STF decide manter prisão de Collor com placar de 6 a 4
29/04/25
By:
Redação
Confira os votos a favor e os que foram contra a prisão do ex-presidente

Por 6 votos a 4, o Supremo Tribunal Federal (STF) decidiu manter a prisão do ex-presidente Fernando Collor de Mello.
O relator Alexandre de Moraes e os ministros Flávio Dino, Edson Fachin, Luís Roberto Barroso, Cármen Lúcia e Dias Toffoli votaram a favor, enquanto André Mendonça, Luiz Fux, Gilmar Mendes e Nunes Marques apoiaram a soltura.
Cristiano Zanin, no entanto, se declarou impedido, como costuma fazer em processos ligados à Lava Jato. Na sexta-feira (25), o placar chegou a 6 votos a 0, mas Mendes suspendeu a análise ao pedir que o caso saísse do plenário virtual para o plenário físico.
No fim de semana, o ministro mudou de ideia – e, com isso, a análise foi retomada no plenário virtual na segunda-feira (28). Os quatro votos que restavam foram pela soltura de Collor.
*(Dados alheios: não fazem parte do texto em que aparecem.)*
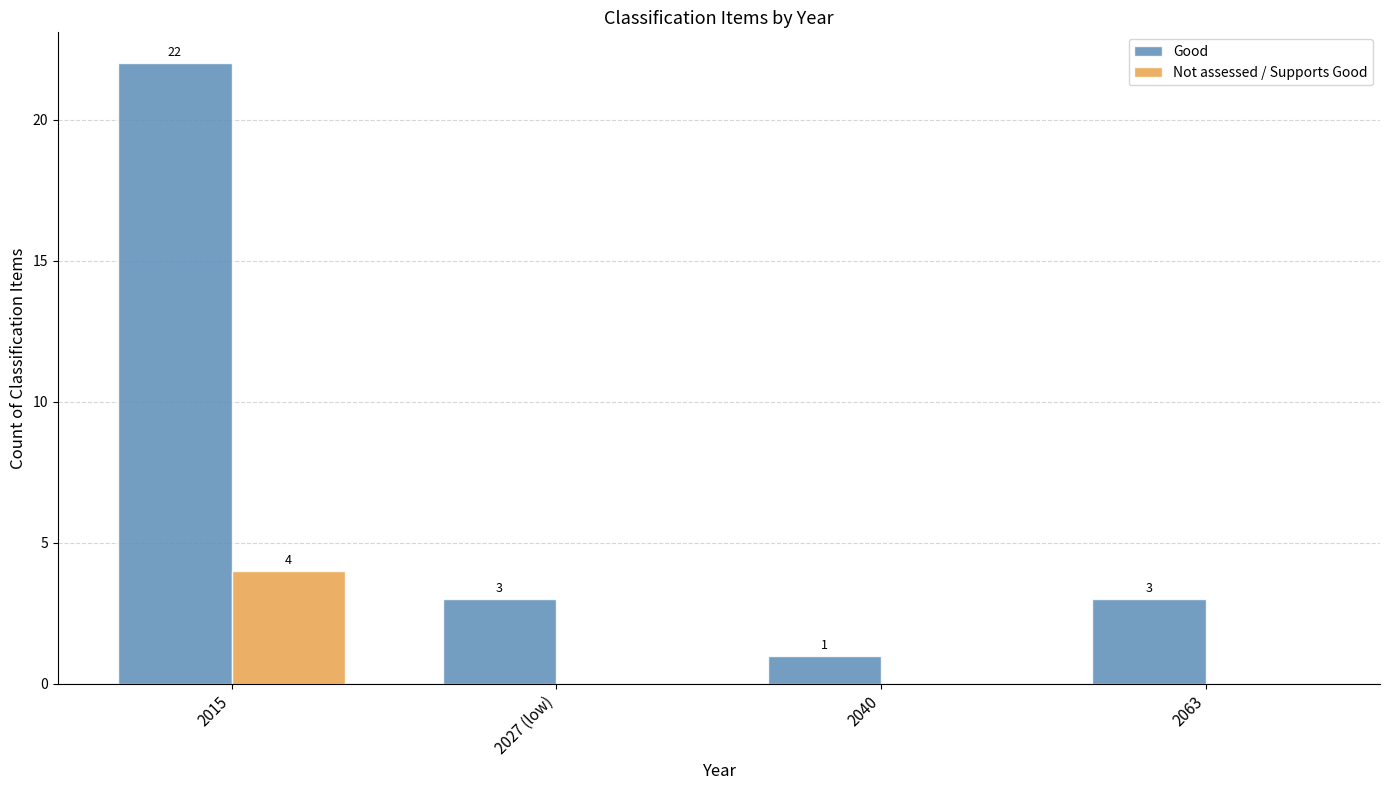

Reading right to left, list all the values displayed in this chart.

Good: 2063=3	2040=1	2027 (low)=3	2015=22
Not assessed / Supports Good: 2063=0	2040=0	2027 (low)=0	2015=4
A prisão foi determinada por Moraes na última quinta-feira (24) e submetida à análise dos demais ministros. O ex-presidente e ex-senador foi condenado a oito anos e 10 meses de prisão pelos crimes de corrupção e lavagem de dinheiro em um desdobramento da Operação Lava Jato. A condenação ocorreu em 2023.
O STF rejeitou o primeiro recurso apresentado pela defesa em novembro do ano passado. Para o Supremo, ficou comprovado que o político e aliados receberam R$ 20 milhões em propina, entre 2010 e 2014, por terem "intermediado" contratos firmados pela BR Distribuidora, à época vinculada à Petrobras.
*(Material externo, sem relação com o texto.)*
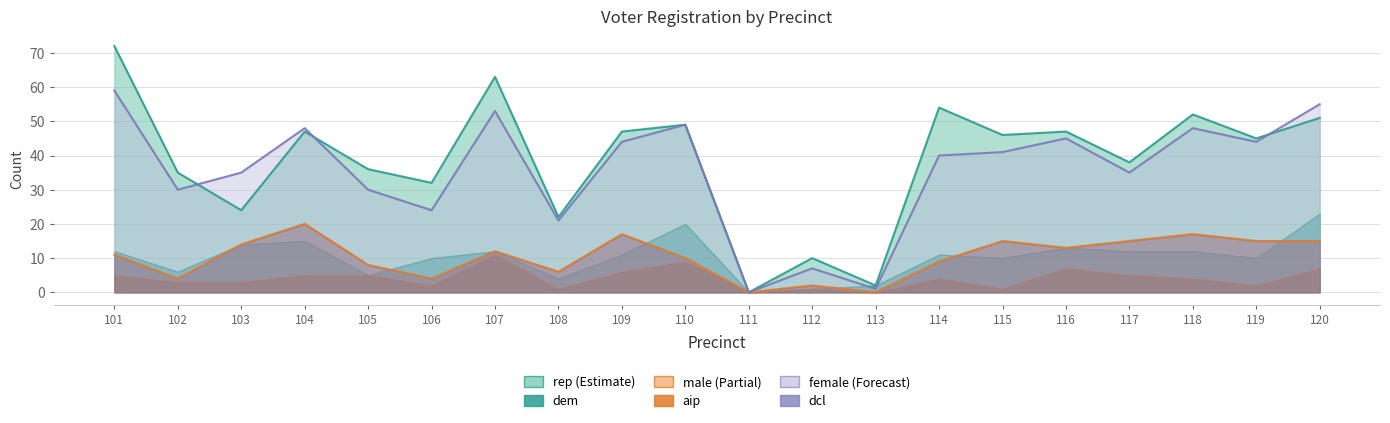

In rep, how many points are higher than both neighbors (excluding endpoints)?

7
Os advogados, por sua vez, apresentaram dois laudos médicos que apontam que Collor apresenta graves comorbidades, o que justificaria o cumprimento da prisão em casa.
Segundo o relatório, “apesar de atualmente bem controlada, a Doença de Parkinson do paciente é progressiva, e pode se agravar sem o uso adequado da medicação prescrita e do CPAP [aparelho que mantém as vias aéreas abertas durante o sono], que também exige controle clínico periódico”.
A defesa afirma que "comprova, a partir de relatório médico elaborado por expert que o acompanha há anos – e quem, de fato, possui capacidade técnica para atestar referida situação fática –, que está acometido e em tratamento de comorbidades graves de 'Doença de Parkinson, Apneia do sono grave e Transtorno Afetivo bipolar'. Tal fato, aliado à idade avançada de 75 (setenta e cinco) anos, impõe a concessão de prisão domiciliar".
A análise do pedido de prisão domiciliar aguarda um parecer da Procuradoria-Geral da República (PGR).